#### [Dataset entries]
-- Opening Marker --
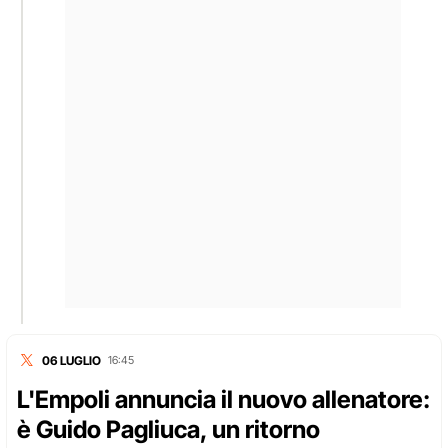
06 LUGLIO
16:45
L'Empoli annuncia il nuovo allenatore:
è Guido Pagliuca, un ritorno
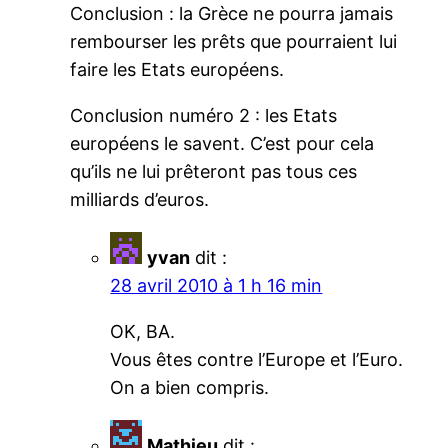
Conclusion : la Grèce ne pourra jamais
rembourser les prêts que pourraient lui
faire les Etats européens.
Conclusion numéro 2 : les Etats
européens le savent. C’est pour cela
qu’ils ne lui prêteront pas tous ces
milliards d’euros.
yvan
dit :
28 avril 2010 à 1 h 16 min
OK, BA.
Vous êtes contre l’Europe et l’Euro.
On a bien compris.
Mathieu
dit :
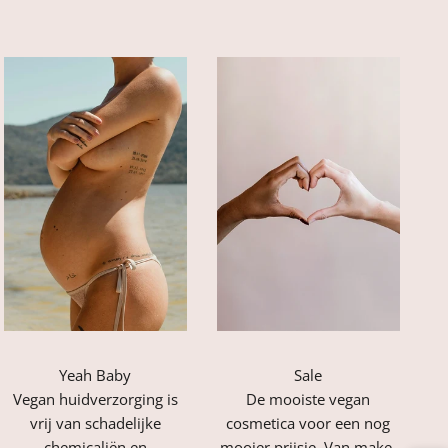
Yeah Baby
Sale
Vegan huidverzorging is
De mooiste vegan
vrij van schadelijke
cosmetica voor een nog
chemicaliën en
mooier prijsje. Van make-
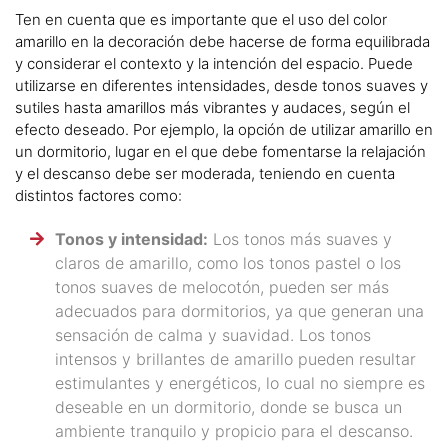
Ten en cuenta que es importante que el uso del color
amarillo en la decoración debe hacerse de forma equilibrada
y considerar el contexto y la intención del espacio. Puede
utilizarse en diferentes intensidades, desde tonos suaves y
sutiles hasta amarillos más vibrantes y audaces, según el
efecto deseado. Por ejemplo, la opción de utilizar amarillo en
un dormitorio, lugar en el que debe fomentarse la relajación
y el descanso debe ser moderada, teniendo en cuenta
distintos factores como:
Tonos y intensidad:
Los tonos más suaves y
claros de amarillo, como los tonos pastel o los
tonos suaves de melocotón, pueden ser más
adecuados para dormitorios, ya que generan una
sensación de calma y suavidad. Los tonos
intensos y brillantes de amarillo pueden resultar
estimulantes y energéticos, lo cual no siempre es
deseable en un dormitorio, donde se busca un
ambiente tranquilo y propicio para el descanso.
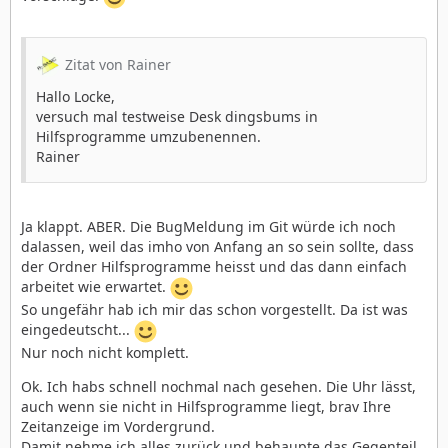
Zitat von Rainer
Hallo Locke,
versuch mal testweise Desk dingsbums in
Hilfsprogramme umzubenennen.
Rainer
Ja klappt. ABER. Die BugMeldung im Git würde ich noch
dalassen, weil das imho von Anfang an so sein sollte, dass
der Ordner Hilfsprogramme heisst und das dann einfach
arbeitet wie erwartet.
So ungefähr hab ich mir das schon vorgestellt. Da ist was
eingedeutscht...
Nur noch nicht komplett.
Ok. Ich habs schnell nochmal nach gesehen. Die Uhr lässt,
auch wenn sie nicht in Hilfsprogramme liegt, brav Ihre
Zeitanzeige im Vordergrund.
Damit nehme ich alles zurück und behaupte das Gegenteil.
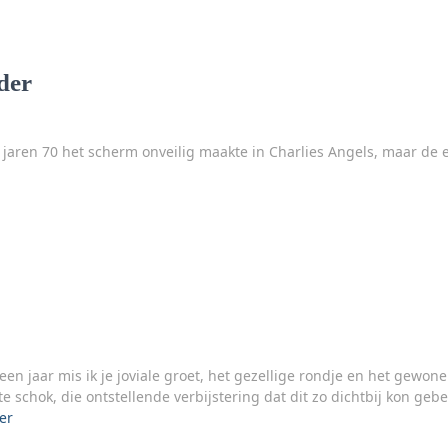
der
e jaren 70 het scherm onveilig maakte in Charlies Angels, maar de
een jaar mis ik je joviale groet, het gezellige rondje en het gewon
schok, die ontstellende verbijstering dat dit zo dichtbij kon geb
er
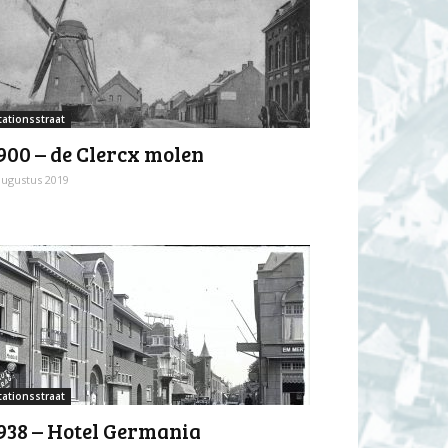
tationsstraat
900 – de Clercx molen
augustus 2019
tationsstraat
938 – Hotel Germania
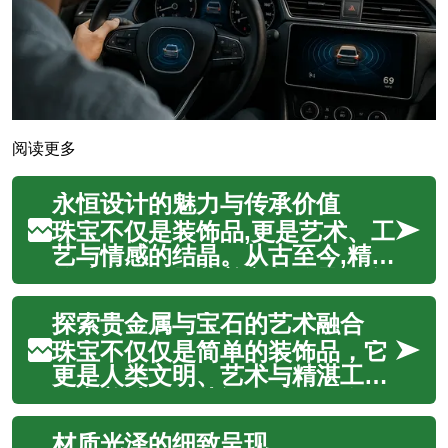
阅读更多
永恒设计的魅力与传承价值
珠宝不仅是装饰品,更是艺术、工
艺与情感的结晶。从古至今,精美
的珠宝作品承载着文化传承、个
人品味和家族记忆。无论是镶嵌
探索贵金属与宝石的艺术融合
珍贵宝石的戒指,还是手工雕琢的
金属饰品,每一件作品都凝聚着设
珠宝不仅仅是简单的装饰品，它
计师的匠心与工匠的技艺。在当
更是人类文明、艺术与精湛工艺
代时尚语境中,珠宝已超越单纯
的完美结晶。从远古时代至今，
的...
贵金属与璀璨宝石的巧妙结合，
材质光泽的细致呈现
已然创造出无数令人叹为观止的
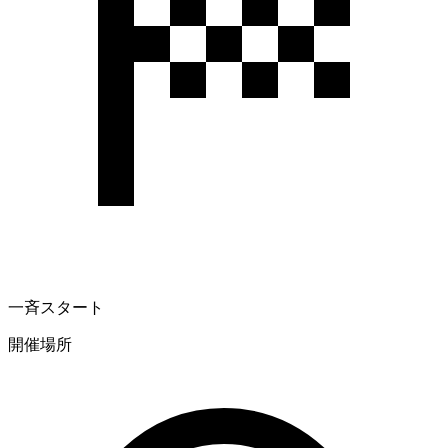
一斉スタート
開催場所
-- Closing Marker --
#### [Request]
Reading through the records above, report each line in which the string "européens" is found.

#### [Solved exercise]
faire les Etats européens.
européens le savent. C’est pour cela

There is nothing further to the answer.